Oleh: Haris Firmansyah, SE & Sekretariat IRMAPA

Penipuan, terutama yang dilakukan oleh karyawan internal, tetap menjadi tantangan besar dalam sektor perbankan dan berisiko mengancam profitabilitas dan kelangsungan hidup bank. Skandal-skandal perbankan sebelumnya menunjukkan pentingnya pengelolaan risiko penipuan yang tepat.
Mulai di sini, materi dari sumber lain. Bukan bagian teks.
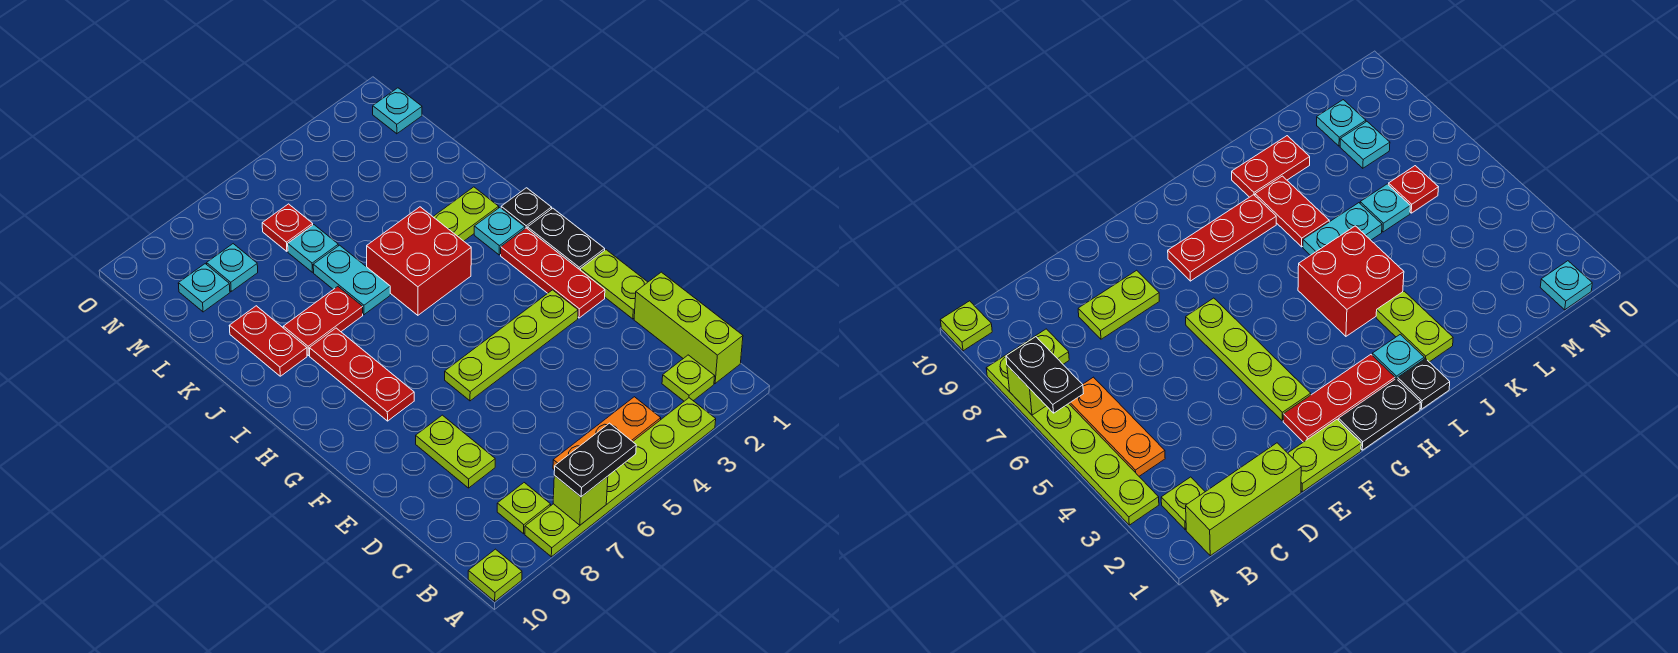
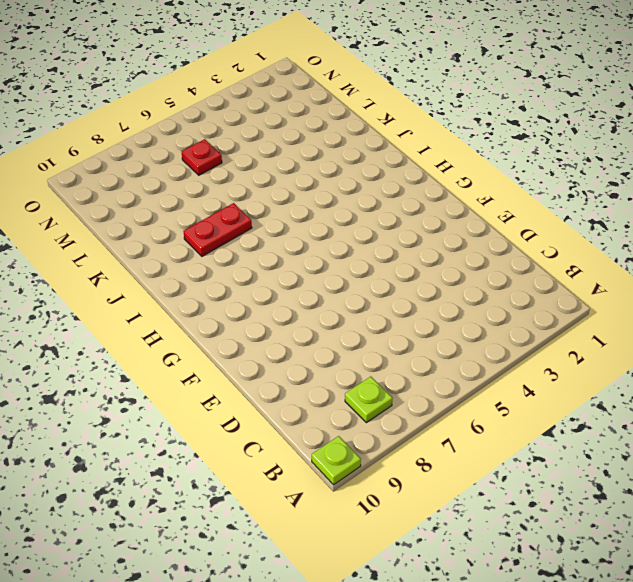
none -> lime 1x6 plate [525,398,716,557]
none -> lime 1x3 brick [634,272,743,383]
none -> lime 1x1 plate [662,355,715,401]

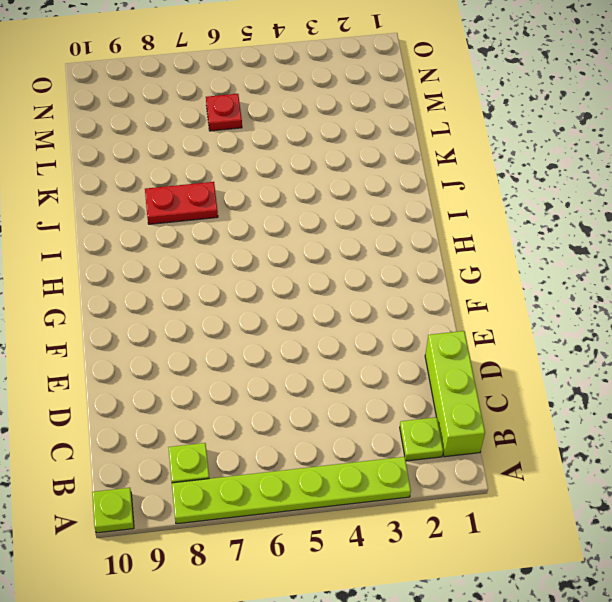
none -> orange 1x3 plate [553,397,661,470]
none -> lime 1x2 plate [416,415,495,488]
none -> lime 1x2 plate [581,250,648,319]

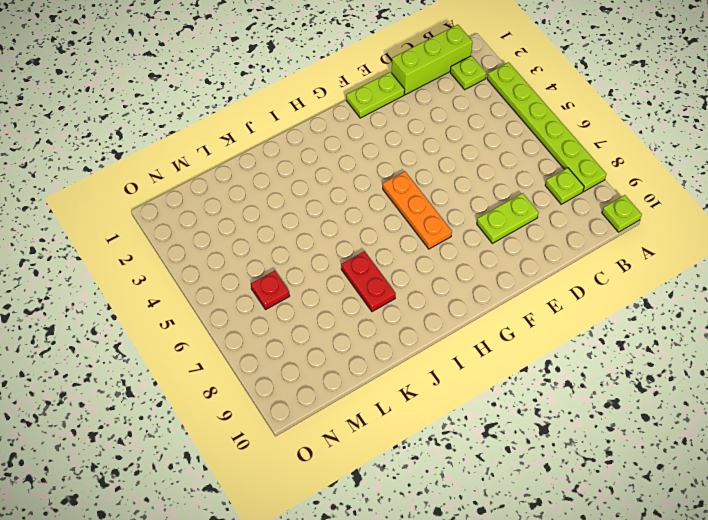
orange 1x3 plate [383,171,452,249] -> orange 1x3 plate moved to [553,397,661,470]
none -> red 1x3 plate [501,228,605,318]
none -> lime 1x4 plate [445,290,578,401]
none -> black 1x2 plate [527,208,605,270]

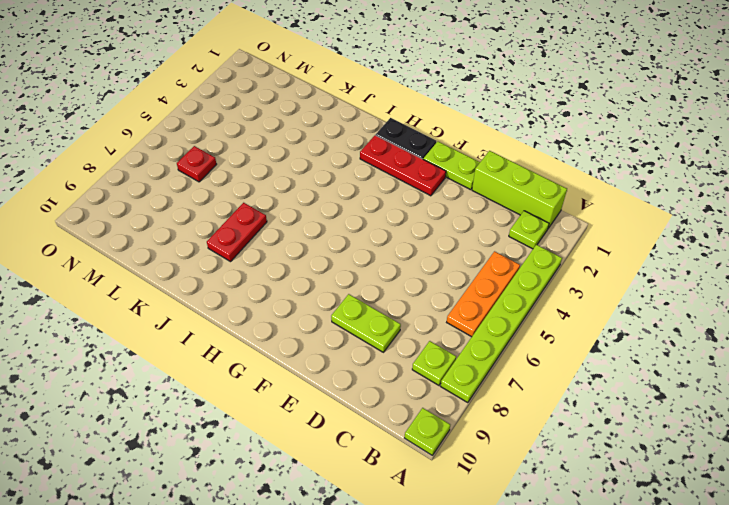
none -> lime 1x4 plate [445,290,578,401]
none -> red 1x3 plate [309,328,414,421]
none -> black 1x1 plate [501,188,552,228]

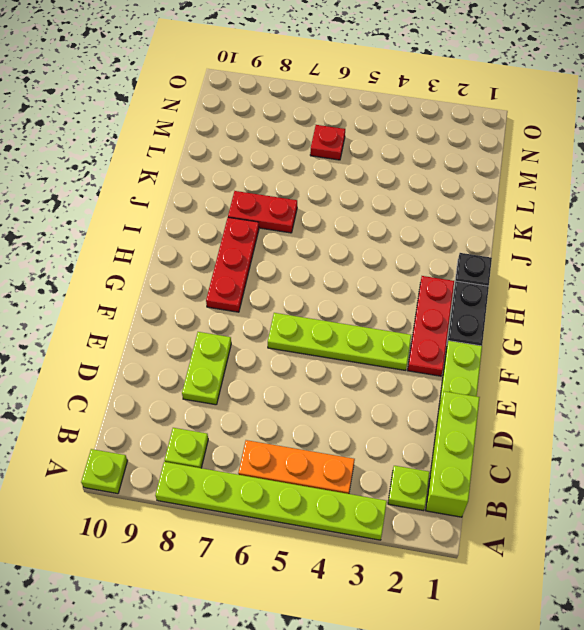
none -> cyan 1x1 plate [474,208,525,255]
none -> red 2x2 brick [367,207,471,315]
none -> lime 1x2 plate [433,187,499,241]

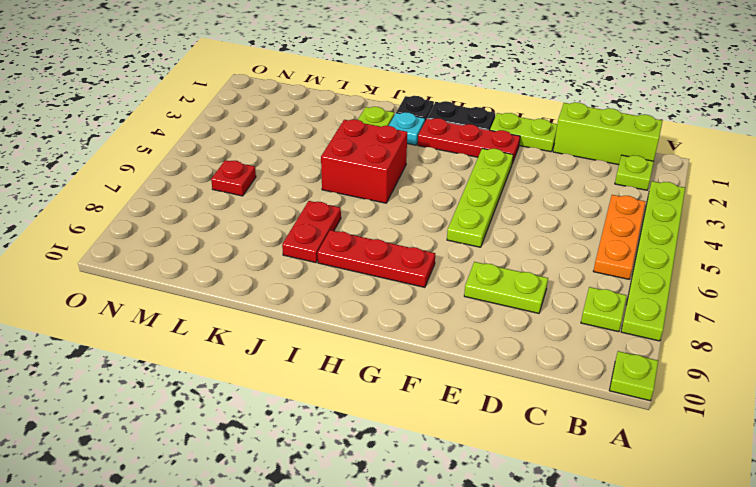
none -> cyan 1x2 plate [313,245,390,315]
none -> red 1x2 plate [229,306,307,376]
none -> cyan 1x1 plate [288,225,338,272]

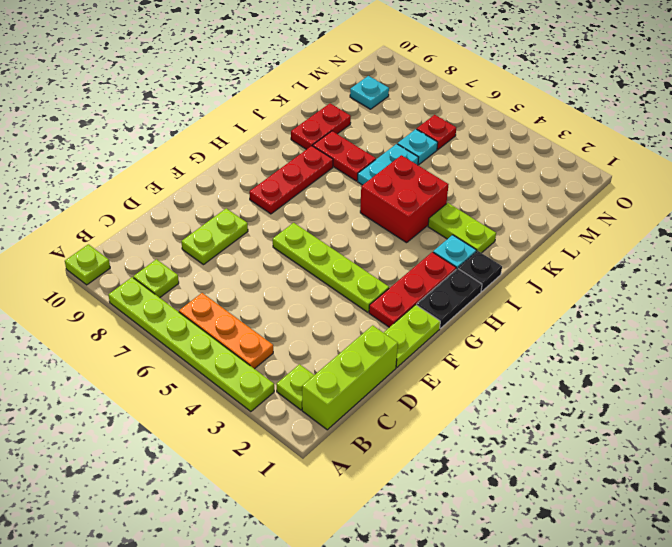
none -> cyan 1x1 plate [207,244,258,291]
none -> cyan 1x1 plate [373,88,422,134]
none -> lime 1x1 brick [553,475,608,525]

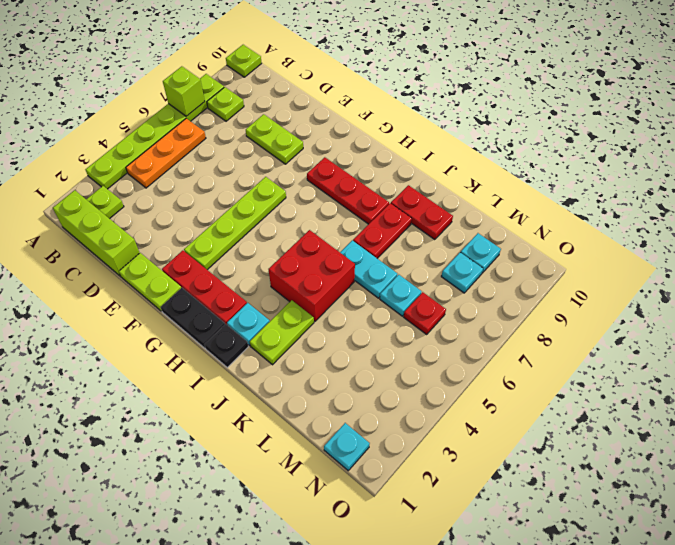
none -> black 1x2 plate [554,423,636,497]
Penipuan dianggap sebagai risiko tinggi dengan kemungkinan rendah, tapi banyak bank gagal mengalokasikan sumber daya yang cukup untuk mencegahnya.

Untuk mengatasi penipuan, bank perlu membangun kerangka manajemen risiko yang komprehensif, yang meliputi:

  1. Mendirikan Struktur Tata Kelola: Unit anti-penipuan yang khusus harus mengawasi semua aktivitas yang terkait dengan penipuan, mempromosikan perilaku etis, dan memastikan tata kelola perusahaan yang efektif.
  2. Mengembangkan Strategi Anti-Penipuan: Strategi ini harus fokus pada pencegahan, deteksi, respons, dan pemantauan, dengan alokasi sumber daya berdasarkan profil risiko penipuan bank.
  3. Pemantauan Risiko Secara Berkala: Analisis data secara teratur untuk melacak tren penipuan dan mengevaluasi efektivitas pengendalian. Harapannya, pendekatan ini beradaptasi dengan faktor risiko internal dan eksternal.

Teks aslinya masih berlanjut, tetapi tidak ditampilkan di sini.